[Crash-utility] Re: Question about fixing another crash annoyance...t

Tue Sep 29 15:19:49 UTC 2009

----- "Bob Montgomery" <bob.montgomery at hp.com> wrote:

> Dave,
> 
> Please pardon the direct question, I'm attempting to cash in on my "dis
> -l" goodwill :-)
> 
> The latest problem I'm working on:
> 
> We occasionally get dumps that wake up in crash with:
> 
> ...
> please wait... (gathering kmem slab cache data)
> crash-4.0.9-fix: page excluded: kernel virtual address:
> ffff88022457a000
> type: "kmem_cache_s buffer"
> 
> crash-4.0.9-fix: unable to initialize kmem slab cache subsystem
> ...
> 
> These are partial dumps with only kernel pages included.
> 
> This problem comes about because readmem fails to read one
> of the kmem_cache structs in the list, for example:
> 
> crash-4.0.9-fix> struct kmem_cache 0xffff880224579cc0
> struct kmem_cache struct: page excluded: kernel virtual address:
> ffff88022457a000  type: "gdb_readmem_callback"
> Cannot access memory at address 0xffff880224579cc0
> 
> This struct starts toward the end of a page (0xffff880224579cc0)
> and extends into the next page (0xffff88022457a000) which has
> been excluded from the dump because it isn't a kernel page.
> 
> That is pretty scary if I assume some bug in the kernel is
> giving pages back to user land that still hold parts of kernel
> structs.  But that's not what's happening.
> 
> crash-4.0.9-fix> struct -o kmem_cache
> struct kmem_cache {
>     [0x0] struct array_cache *array[32];
> ...
>   [0x158] struct list_head next;
>   [0x168] struct kmem_list3 *nodelists[64];
> }
> SIZE: 0x368
> 
> Crash thinks the struct is 0x368 in length, making the 
> apparent end of the struct lie in the next page (...a000
> instead of ...9000)
> 
> crash-4.0.9-fix> p/x 0xffff880224579cc0+0x368
> $3 = 0xffff88022457a028
> 
> But the clever kernel folks did this in slab.c:
> 
>         /*
>          * We put nodelists[] at the end of kmem_cache, because we want to size
>          * this array to nr_node_ids slots instead of MAX_NUMNODES 
>          * (see kmem_cache_init())
>          * We still use [MAX_NUMNODES] and not [1] or [0] because cache_cache
>          * is statically defined, so we reserve the max number of nodes.
>          */
>         struct kmem_list3 *nodelists[MAX_NUMNODES];
> 
> So that means crash needs to curtail the read of kmem_cache
> to the actual size of the nodelists array, instead of the
> declared size.
> 
> I still need to determine if the actual size is determined
> once for all instances, or per structure.  
> 
> This should affect partial dumps with kernels that use slab.c.

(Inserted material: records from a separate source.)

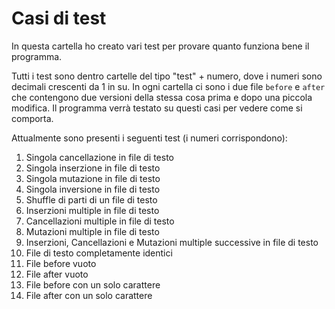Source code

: # Casi di test
In questa cartella ho creato vari test per provare quanto funziona bene il programma.

Tutti i test sono dentro cartelle del tipo "test" + numero, dove i numeri sono decimali
crescenti da 1 in su. In ogni cartella ci sono i due file `before` e `after` che contengono
due versioni della stessa cosa prima e dopo una piccola modifica. Il programma verrà testato
su questi casi per vedere come si comporta.

Attualmente sono presenti i seguenti test (i numeri corrispondono):

1. Singola cancellazione in file di testo
2. Singola inserzione in file di testo
3. Singola mutazione in file di testo
4. Singola inversione in file di testo
5. Shuffle di parti di un file di testo
6. Inserzioni multiple in file di testo
7. Cancellazioni multiple in file di testo
8. Mutazioni multiple in file di testo
9. Inserzioni, Cancellazioni e Mutazioni multiple successive in file di testo
10. File di testo completamente identici
11. File before vuoto
12. File after vuoto
13. File before con un solo carattere
14. File after con un solo carattere
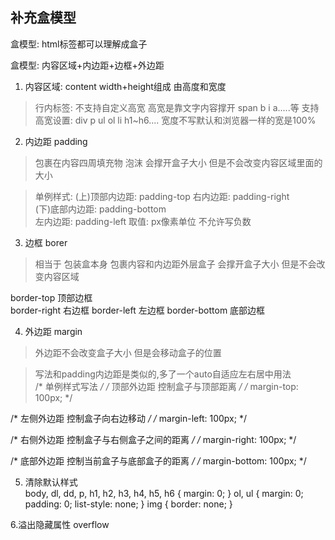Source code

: ## 补充盒模型 
盒模型: html标签都可以理解成盒子  

盒模型: 内容区域+内边距+边框+外边距  

1. 内容区域: content  width+height组成 由高度和宽度  
>行内标签: 不支持自定义高宽  高宽是靠文字内容撑开  span b i a.....等
>支持高宽设置: div p  ul ol li  h1~h6....  宽度不写默认和浏览器一样的宽是100%


2. 内边距 padding  
>包裹在内容四周填充物  泡沫 
>会撑开盒子大小  但是不会改变内容区域里面的大小    

>单例样式: 
 (上)顶部内边距: padding-top
 右内边距: padding-right  
 (下)底部内边距: padding-bottom  
 左内边距: padding-left
 取值: px像素单位  不允许写负数  

 3. 边框 borer 
 >相当于 包装盒本身   包裹内容和内边距外层盒子
 >会撑开盒子大小  但是不会改变内容区域  

border-top     顶部边框  
border-right   右边框 
border-left    左边框
border-bottom  底部边框


 4. 外边距 margin
 >外边距不会改变盒子大小   但是会移动盒子的位置  

 >写法和padding内边距是类似的,多了一个auto自适应左右居中用法  
/* 单例样式写法  */
/* 顶部外边距    控制盒子与顶部距离   */
/* margin-top: 100px; */

/* 左侧外边距 控制盒子向右边移动 */
/* margin-left: 100px; */

/* 右侧外边距    控制盒子与右侧盒子之间的距离  */
/* margin-right: 100px; */

/* 底部外边距  控制当前盒子与底部盒子的距离   */
/* margin-bottom: 100px; */

5. 清除默认样式  
body,
dl,
dd,
p,
h1,
h2,
h3,
h4,
h5,
h6 {
    margin: 0;
}
ol,
ul {
    margin: 0;
    padding: 0;
    list-style: none;
}
img {
    border: none;
}

6.溢出隐藏属性   overflow  
 



    
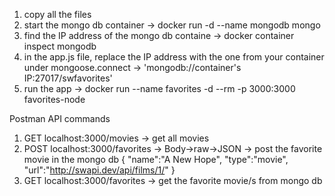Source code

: 1. copy all the files
2. start the mongo db container -> docker run -d --name mongodb mongo
3. find the IP address of the mongo db containe -> docker container inspect mongodb
4. in the app.js file, replace the IP address with the one from your container under mongoose.connect -> 'mongodb://container's IP:27017/swfavorites'
5. run the app -> docker run --name favorites -d --rm -p 3000:3000 favorites-node

Postman API commands

1. GET localhost:3000/movies                            -> get all movies
2. POST localhost:3000/favorites -> Body->raw->JSON     -> post the favorite movie in the mongo db
{
    "name":"A New Hope",
    "type":"movie",
    "url":"http://swapi.dev/api/films/1/"
}
3. GET localhost:3000/favorites                         -> get the favorite movie/s from mongo db

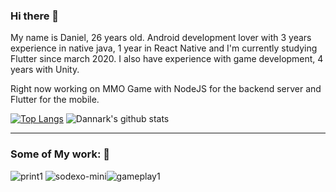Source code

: ### Hi there 👋
My name is Daniel, 26 years old. Android development lover with 3 years experience in native java, 1 year in React Native and I'm currently studying Flutter since march 2020.
I also have experience with game development, 4 years with Unity.

Right now working on MMO Game with NodeJS for the backend server and Flutter for the mobile.

[![Top Langs](https://github-readme-stats.vercel.app/api/top-langs/?username=Dannark&layout=compact)](https://github.com/Dannark/Dannark)
![Dannark's github stats](https://github-readme-stats.vercel.app/api?username=Dannark&theme=gotham&show_icons=true&hide=prs)

----

### Some of My work: 🔭
![print1](https://user-images.githubusercontent.com/7622553/89722276-15254880-d9be-11ea-93a5-706ac7cac2dd.gif) ![sodexo-mini](https://user-images.githubusercontent.com/7622553/89722532-f1afcd00-d9c0-11ea-8c39-1939cde91e74.png)![gameplay1](https://user-images.githubusercontent.com/7622553/90344825-b0887000-dff3-11ea-9d1e-eca2ec55af6f.gif)




<!--
**Dannark/Dannark** is a ✨ _special_ ✨ repository because its `README.md` (this file) appears on your GitHub profile.

Here are some ideas to get you started:

- 🔭 I’m currently working on ...
- 🌱 I’m currently learning ...
- 👯 I’m looking to collaborate on ...
- 🤔 I’m looking for help with ...
- 💬 Ask me about ...
- 📫 How to reach me: ...
- 😄 Pronouns: ...
- ⚡ Fun fact: ...
-->
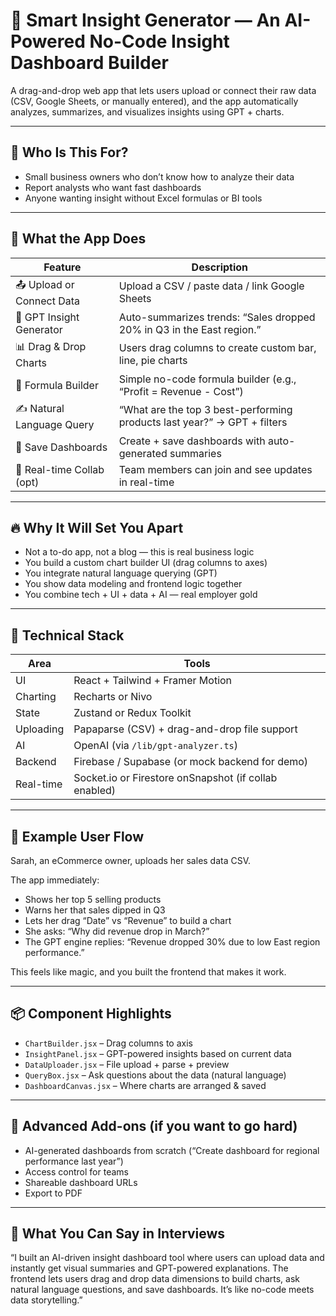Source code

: # 🧠 Smart Insight Generator — An AI-Powered No-Code Insight Dashboard Builder

A drag-and-drop web app that lets users upload or connect their raw data (CSV, Google Sheets, or manually entered), and the app automatically analyzes, summarizes, and visualizes insights using GPT + charts.

---

## 🧭 Who Is This For?

- Small business owners who don’t know how to analyze their data
- Report analysts who want fast dashboards
- Anyone wanting insight without Excel formulas or BI tools

---

## 🧩 What the App Does

| Feature                   | Description                                                              |
| ------------------------- | ------------------------------------------------------------------------ |
| 📤 Upload or Connect Data | Upload a CSV / paste data / link Google Sheets                           |
| 🧠 GPT Insight Generator  | Auto-summarizes trends: “Sales dropped 20% in Q3 in the East region.”    |
| 📊 Drag & Drop Charts     | Users drag columns to create custom bar, line, pie charts                |
| 🧮 Formula Builder        | Simple no-code formula builder (e.g., “Profit = Revenue - Cost”)         |
| ✍️ Natural Language Query | “What are the top 3 best-performing products last year?” → GPT + filters |
| 💾 Save Dashboards        | Create + save dashboards with auto-generated summaries                   |
| 🔄 Real-time Collab (opt) | Team members can join and see updates in real-time                       |

---

## 🔥 Why It Will Set You Apart

- Not a to-do app, not a blog — this is real business logic
- You build a custom chart builder UI (drag columns to axes)
- You integrate natural language querying (GPT)
- You show data modeling and frontend logic together
- You combine tech + UI + data + AI — real employer gold

---

## 🧱 Technical Stack

| Area      | Tools                                                 |
| --------- | ----------------------------------------------------- |
| UI        | React + Tailwind + Framer Motion                      |
| Charting  | Recharts or Nivo                                      |
| State     | Zustand or Redux Toolkit                              |
| Uploading | Papaparse (CSV) + drag-and-drop file support          |
| AI        | OpenAI (via `/lib/gpt-analyzer.ts`)                   |
| Backend   | Firebase / Supabase (or mock backend for demo)        |
| Real-time | Socket.io or Firestore onSnapshot (if collab enabled) |

---

## 🧠 Example User Flow

Sarah, an eCommerce owner, uploads her sales data CSV.

The app immediately:

- Shows her top 5 selling products
- Warns her that sales dipped in Q3
- Lets her drag “Date” vs “Revenue” to build a chart
- She asks: “Why did revenue drop in March?”
- The GPT engine replies: “Revenue dropped 30% due to low East region performance.”

This feels like magic, and you built the frontend that makes it work.

---

## 📦 Component Highlights

- `ChartBuilder.jsx` – Drag columns to axis
- `InsightPanel.jsx` – GPT-powered insights based on current data
- `DataUploader.jsx` – File upload + parse + preview
- `QueryBox.jsx` – Ask questions about the data (natural language)
- `DashboardCanvas.jsx` – Where charts are arranged & saved

---

## 🔐 Advanced Add-ons (if you want to go hard)

- AI-generated dashboards from scratch (“Create dashboard for regional performance last year”)
- Access control for teams
- Shareable dashboard URLs
- Export to PDF

---

## 🧠 What You Can Say in Interviews

“I built an AI-driven insight dashboard tool where users can upload data and instantly get visual summaries and GPT-powered explanations. The frontend lets users drag and drop data dimensions to build charts, ask natural language questions, and save dashboards. It’s like no-code meets data storytelling.”

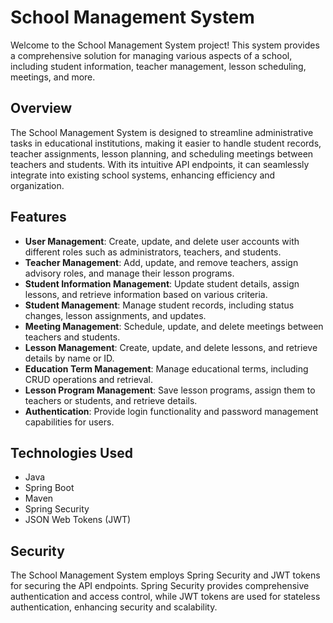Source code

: # School Management System

Welcome to the School Management System project! This system provides a comprehensive solution for managing various aspects of a school, including student information, teacher management, lesson scheduling, meetings, and more.

## Overview

The School Management System is designed to streamline administrative tasks in educational institutions, making it easier to handle student records, teacher assignments, lesson planning, and scheduling meetings between teachers and students. With its intuitive API endpoints, it can seamlessly integrate into existing school systems, enhancing efficiency and organization.

## Features

- **User Management**: Create, update, and delete user accounts with different roles such as administrators, teachers, and students.
- **Teacher Management**: Add, update, and remove teachers, assign advisory roles, and manage their lesson programs.
- **Student Information Management**: Update student details, assign lessons, and retrieve information based on various criteria.
- **Student Management**: Manage student records, including status changes, lesson assignments, and updates.
- **Meeting Management**: Schedule, update, and delete meetings between teachers and students.
- **Lesson Management**: Create, update, and delete lessons, and retrieve details by name or ID.
- **Education Term Management**: Manage educational terms, including CRUD operations and retrieval.
- **Lesson Program Management**: Save lesson programs, assign them to teachers or students, and retrieve details.
- **Authentication**: Provide login functionality and password management capabilities for users.

## Technologies Used

- Java
- Spring Boot
- Maven
- Spring Security
- JSON Web Tokens (JWT)

## Security

The School Management System employs Spring Security and JWT tokens for securing the API endpoints. Spring Security provides comprehensive authentication and access control, while JWT tokens are used for stateless authentication, enhancing security and scalability.

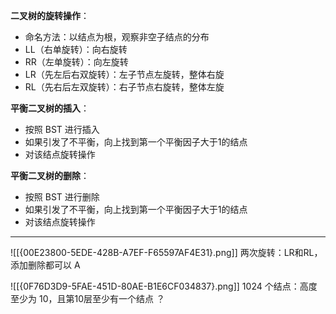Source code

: **二叉树的旋转操作**：
- 命名方法：以结点为根，观察非空子结点的分布
- LL（右单旋转）：向右旋转
- RR（左单旋转）：向左旋转
- LR（先左后右双旋转）：左子节点左旋转，整体右旋
- RL（先右后左双旋转）：右子节点右旋转，整体左旋

**平衡二叉树的插入**：
- 按照 BST 进行插入
- 如果引发了不平衡，向上找到第一个平衡因子大于1的结点
- 对该结点旋转操作

**平衡二叉树的删除**：
- 按照 BST 进行删除
- 如果引发了不平衡，向上找到第一个平衡因子大于1的结点
- 对该结点旋转操作

------------
![[{00E23800-5EDE-428B-A7EF-F65597AF4E31}.png]]
两次旋转：LR和RL，添加删除都可以
A

![[{0F76D3D9-5FAE-451D-80AE-B1E6CF034837}.png]]
1024 个结点：高度至少为 10，且第10层至少有一个结点
？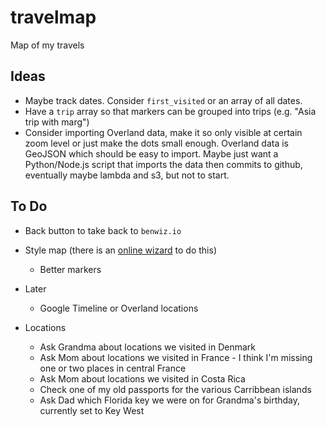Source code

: # travelmap

Map of my travels

## Ideas

- Maybe track dates. Consider `first_visited` or an array of all dates.
- Have a `trip` array so that markers can be grouped into trips (e.g. "Asia trip with marg")
- Consider importing Overland data, make it so only visible at certain zoom level or just make the dots small enough. Overland data is GeoJSON which should be easy to import. Maybe just want a Python/Node.js script that imports the data then commits to github, eventually maybe lambda and s3, but not to start.

## To Do

- Back button to take back to `benwiz.io`
- Style map (there is an [online wizard](https://mapstyle.withgoogle.com/) to do this)
  - Better markers

- Later
  - Google Timeline or Overland locations

- Locations
  - Ask Grandma about locations we visited in Denmark
  - Ask Mom about locations we visited in France - I think I'm missing one or two places in central France
  - Ask Mom about locations we visited in Costa Rica
  - Check one of my old passports for the various Carribbean islands
  - Ask Dad which Florida key we were on for Grandma's birthday, currently set to Key West

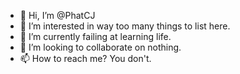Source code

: - 👋 Hi, I’m @PhatCJ
- 👀 I’m interested in way too many things to list here.
- 🌱 I’m currently failing at learning life.
- 💞️ I’m looking to collaborate on nothing.
- 📫 How to reach me? You don't.
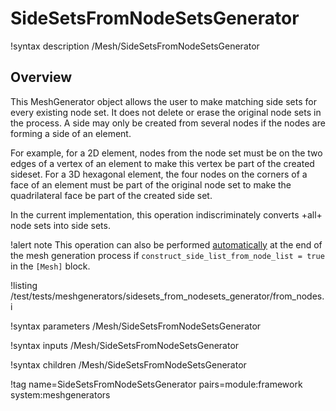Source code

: # SideSetsFromNodeSetsGenerator

!syntax description /Mesh/SideSetsFromNodeSetsGenerator

## Overview

This MeshGenerator object allows the user to make matching side sets for every existing node set.
It does not delete or erase the original node sets in the process. A side may only be created from
several nodes if the nodes are forming a side of an element.

For example, for a 2D element, nodes from the node set must be on the two edges of a vertex of an element to make this vertex be part
of the created sideset. For a 3D hexagonal element, the four nodes on the corners of a face of an element
must be part of the original node set to make the quadrilateral face be part of the created side set.

In the current implementation, this operation indiscriminately converts +all+ node sets into side sets.

!alert note
This operation can also be performed [automatically](MooseMesh.md#more_detail) at the end of the mesh generation process
if `construct_side_list_from_node_list = true` in the `[Mesh]` block.

!listing /test/tests/meshgenerators/sidesets_from_nodesets_generator/from_nodes.i

!syntax parameters /Mesh/SideSetsFromNodeSetsGenerator

!syntax inputs /Mesh/SideSetsFromNodeSetsGenerator

!syntax children /Mesh/SideSetsFromNodeSetsGenerator

!tag name=SideSetsFromNodeSetsGenerator pairs=module:framework system:meshgenerators
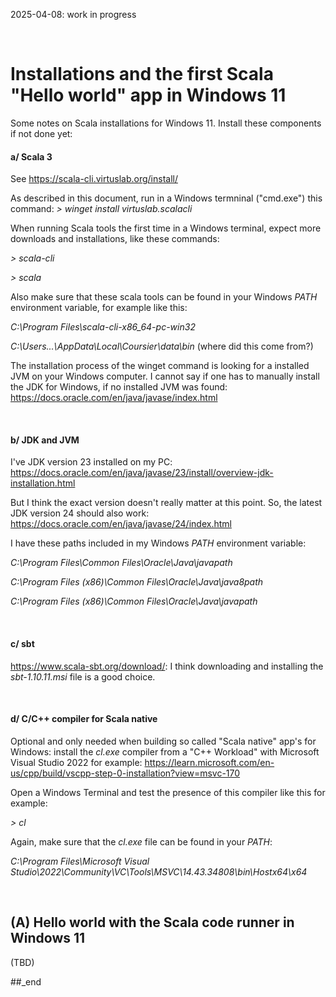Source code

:2025-04-08: work in progress

<br/>

# Installations and the first Scala "Hello world" app in Windows 11

Some notes on Scala installations for Windows 11. Install these components if not done yet:

#### a/ Scala 3

See https://scala-cli.virtuslab.org/install/

As described in this document, run in a Windows termninal ("cmd.exe") this command: _> winget install virtuslab.scalacli_

When running Scala tools the first time in a Windows terminal, expect more downloads and installations, like these commands:

_\> scala-cli_
 
_\> scala <name of a Scala source code file>_

Also make sure that these scala tools can be found in your Windows _PATH_ environment variable, for example like this:

_C:\Program Files\scala-cli-x86_64-pc-win32_

_C:\Users\...\AppData\Local\Coursier\data\bin_  (where did this come from?)

The installation process of the winget command is looking for a installed JVM on your Windows computer. I cannot say if one has to manually install the JDK for Windows, if no installed JVM was found: https://docs.oracle.com/en/java/javase/index.html

<br/>

#### b/ JDK and JVM

I've JDK version 23 installed on my PC: https://docs.oracle.com/en/java/javase/23/install/overview-jdk-installation.html

But I think the exact version doesn't really matter at this point. So, the latest JDK version 24 should also work: https://docs.oracle.com/en/java/javase/24/index.html

I have these paths included in my Windows _PATH_ environment variable:

_C:\Program Files\Common Files\Oracle\Java\javapath_

_C:\Program Files (x86)\Common Files\Oracle\Java\java8path_

_C:\Program Files (x86)\Common Files\Oracle\Java\javapath_

<br/>

#### c/ sbt

https://www.scala-sbt.org/download/: I think downloading and installing the _sbt-1.10.11.msi_ file is a good choice.

<br/>

#### d/ C/C++ compiler for Scala native

Optional and only needed when building so called "Scala native" app's for Windows: install the _cl.exe_ compiler from a "C++ Workload" with Microsoft Visual Studio 2022 for example: https://learn.microsoft.com/en-us/cpp/build/vscpp-step-0-installation?view=msvc-170

Open a Windows Terminal and test the presence of this compiler like this for example:

_\> cl_

Again, make sure that the _cl.exe_ file can be found in your _PATH_:

_C:\Program Files\Microsoft Visual Studio\2022\Community\VC\Tools\MSVC\14.43.34808\bin\Hostx64\x64_

<br/>

## (A) Hello world with the Scala code runner in Windows 11


(TBD)


##_end
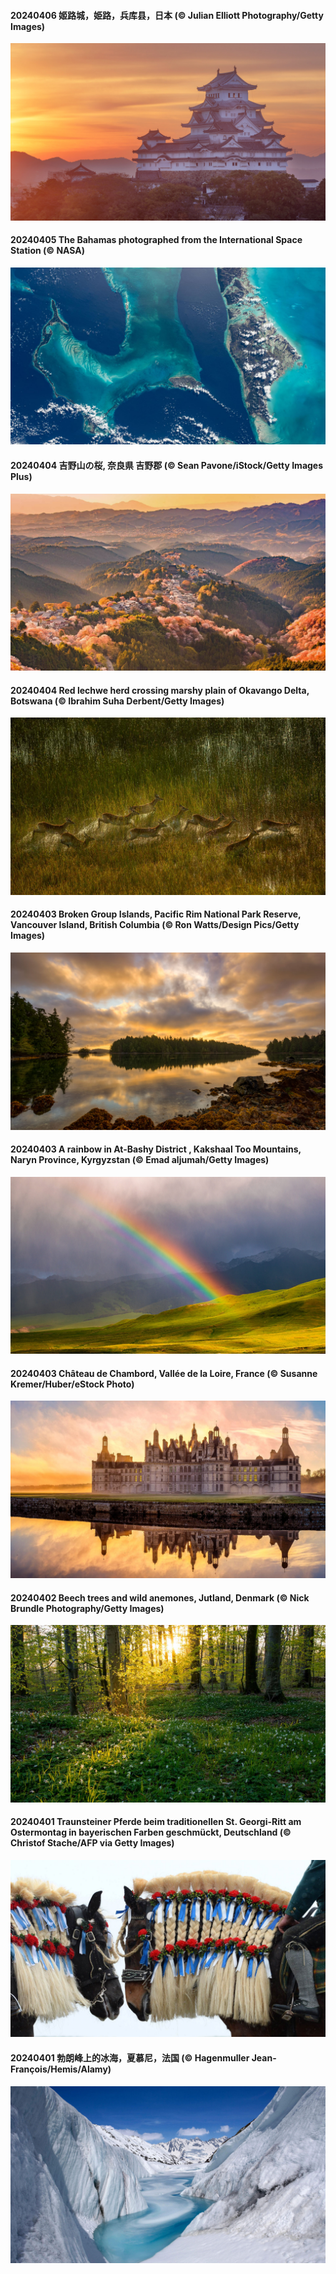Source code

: #### 20240406 姬路城，姫路，兵库县，日本 (© Julian Elliott Photography/Getty Images)

![](20240406_JapanHimeji_1920x1080.jpg)

#### 20240405 The Bahamas photographed from the International Space Station (© NASA)

![](20240405_BahamasSpace_1920x1080.jpg)

#### 20240404 吉野山の桜, 奈良県 吉野郡 (© Sean Pavone/iStock/Getty Images Plus)

![](20240404_YoshinoyamaSpring_1920x1080.jpg)

#### 20240404 Red lechwe herd crossing marshy plain of Okavango Delta, Botswana (© Ibrahim Suha Derbent/Getty Images)

![](20240404_AntelopeBotswana_1920x1080.jpg)

#### 20240403 Broken Group Islands, Pacific Rim National Park Reserve, Vancouver Island, British Columbia (© Ron Watts/Design Pics/Getty Images)

![](20240403_PacificRimNationalPark_1920x1080.jpg)

#### 20240403 A rainbow in At-Bashy District  , Kakshaal Too Mountains, Naryn Province, Kyrgyzstan (© Emad aljumah/Getty Images)

![](20240403_KyrgyzstanRainbow_1920x1080.jpg)

#### 20240403 Château de Chambord, Vallée de la Loire, France (© Susanne Kremer/Huber/eStock Photo)

![](20240403_ChambordCastle_1920x1080.jpg)

#### 20240402 Beech trees and wild anemones, Jutland, Denmark (© Nick Brundle Photography/Getty Images)

![](20240402_JutlandSpring_1920x1080.jpg)

#### 20240401 Traunsteiner Pferde beim traditionellen St. Georgi-Ritt am Ostermontag in bayerischen Farben geschmückt, Deutschland (© Christof Stache/AFP via Getty Images)

![](20240401_StGeorgiRide_1920x1080.jpg)

#### 20240401 勃朗峰上的冰海，夏慕尼，法国 (© Hagenmuller Jean-François/Hemis/Alamy)

![](20240401_MontBlancGlacier_1920x1080.jpg)

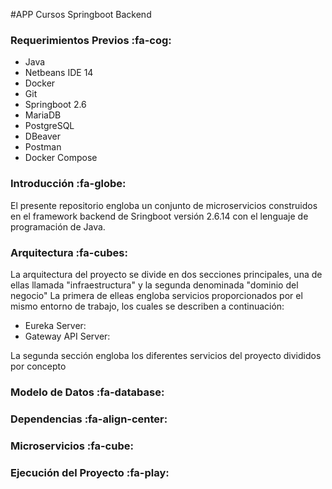 #APP Cursos Springboot Backend

### Requerimientos Previos :fa-cog:

- Java
- Netbeans IDE 14
- Docker
- Git
- Springboot 2.6
- MariaDB
- PostgreSQL
- DBeaver
- Postman
- Docker Compose


### Introducción :fa-globe:

El presente repositorio engloba un conjunto de microservicios construidos en el framework backend de Sringboot versión 2.6.14 con el lenguaje de programación de Java. 


### Arquitectura :fa-cubes:

La arquitectura del proyecto se divide en dos secciones principales, una de ellas llamada "infraestructura" y la segunda denominada "dominio del negocio" La primera de elleas engloba servicios proporcionados por el mismo entorno de trabajo, los cuales se describen a continuación:

- Eureka Server:
- Gateway API Server:

La segunda sección engloba los diferentes servicios del proyecto divididos por concepto 


### Modelo de Datos :fa-database:


### Dependencias :fa-align-center:


### Microservicios :fa-cube:


### Ejecución del Proyecto :fa-play: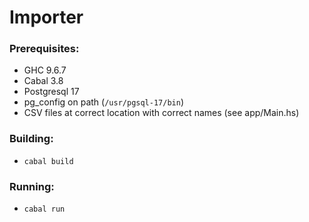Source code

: # Importer

### Prerequisites:

- GHC 9.6.7
- Cabal 3.8
- Postgresql 17
- pg_config on path (`/usr/pgsql-17/bin`)
- CSV files at correct location with correct names (see app/Main.hs)

### Building:

- `cabal build`

### Running:

- `cabal run`
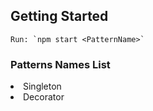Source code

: ## Getting Started

    Run: `npm start <PatternName>`

### Patterns Names List

<li>Singleton</li>
<Li>Decorator</li>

I never noticed that before -- the buffer_size of the global "cache_cache" 
kmem_cache structure gets downsized here in kmem_cache_init() in 2.6.22 
and later:

        /*
         * struct kmem_cache size depends on nr_node_ids, which
         * can be less than MAX_NUMNODES.
         */
        cache_cache.buffer_size = offsetof(struct kmem_cache, nodelists) +
                                 nr_node_ids * sizeof(struct kmem_list3 *);

So the fix would be to first determine the cache_cache.buffer_size value,
and use that to initialize the size_table.kmem_cache_s value used by the 
"SIZE(kmem_cache_s)" macro.  Secondly, "vt->kmem_cache_len_nodes", which 
is also based upon the same MAX_NUMNODES array index value, needs to be
downsized as well.  It looks like if the kernel "nr_node_ids" exists as 
symbol (instead of a #define), then it should be used.

> Any other structs in the kernel like this that crash already
> deals with?

None that I'm aware of...

Dave